Records for the task:

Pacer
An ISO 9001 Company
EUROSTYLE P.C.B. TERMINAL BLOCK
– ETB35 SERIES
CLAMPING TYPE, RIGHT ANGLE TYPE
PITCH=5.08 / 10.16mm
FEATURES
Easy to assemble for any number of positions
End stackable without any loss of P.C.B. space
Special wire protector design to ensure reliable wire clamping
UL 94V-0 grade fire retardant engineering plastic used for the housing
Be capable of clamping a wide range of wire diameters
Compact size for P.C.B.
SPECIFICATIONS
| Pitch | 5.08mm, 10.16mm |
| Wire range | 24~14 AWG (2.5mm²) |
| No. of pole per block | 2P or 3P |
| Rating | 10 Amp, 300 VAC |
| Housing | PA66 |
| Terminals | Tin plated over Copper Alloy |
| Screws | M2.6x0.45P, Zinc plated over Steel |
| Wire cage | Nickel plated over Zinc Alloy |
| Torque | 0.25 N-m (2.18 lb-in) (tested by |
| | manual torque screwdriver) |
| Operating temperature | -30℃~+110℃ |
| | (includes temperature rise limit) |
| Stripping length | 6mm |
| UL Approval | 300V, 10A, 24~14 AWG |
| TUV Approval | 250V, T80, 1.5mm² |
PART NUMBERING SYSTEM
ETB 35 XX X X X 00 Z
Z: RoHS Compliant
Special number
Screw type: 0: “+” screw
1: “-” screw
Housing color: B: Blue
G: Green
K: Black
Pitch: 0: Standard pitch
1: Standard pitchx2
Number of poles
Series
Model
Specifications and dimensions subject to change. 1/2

Assignment:
For this exercise, set down all of the entries again word for word.

Worked solution:
Pacer
An ISO 9001 Company
EUROSTYLE P.C.B. TERMINAL BLOCK
– ETB35 SERIES
CLAMPING TYPE, RIGHT ANGLE TYPE
PITCH=5.08 / 10.16mm
FEATURES
Easy to assemble for any number of positions
End stackable without any loss of P.C.B. space
Special wire protector design to ensure reliable wire clamping
UL 94V-0 grade fire retardant engineering plastic used for the housing
Be capable of clamping a wide range of wire diameters
Compact size for P.C.B.
SPECIFICATIONS
| Pitch | 5.08mm, 10.16mm |
| Wire range | 24~14 AWG (2.5mm²) |
| No. of pole per block | 2P or 3P |
| Rating | 10 Amp, 300 VAC |
| Housing | PA66 |
| Terminals | Tin plated over Copper Alloy |
| Screws | M2.6x0.45P, Zinc plated over Steel |
| Wire cage | Nickel plated over Zinc Alloy |
| Torque | 0.25 N-m (2.18 lb-in) (tested by |
| | manual torque screwdriver) |
| Operating temperature | -30℃~+110℃ |
| | (includes temperature rise limit) |
| Stripping length | 6mm |
| UL Approval | 300V, 10A, 24~14 AWG |
| TUV Approval | 250V, T80, 1.5mm² |
PART NUMBERING SYSTEM
ETB 35 XX X X X 00 Z
Z: RoHS Compliant
Special number
Screw type: 0: “+” screw
1: “-” screw
Housing color: B: Blue
G: Green
K: Black
Pitch: 0: Standard pitch
1: Standard pitchx2
Number of poles
Series
Model
Specifications and dimensions subject to change. 1/2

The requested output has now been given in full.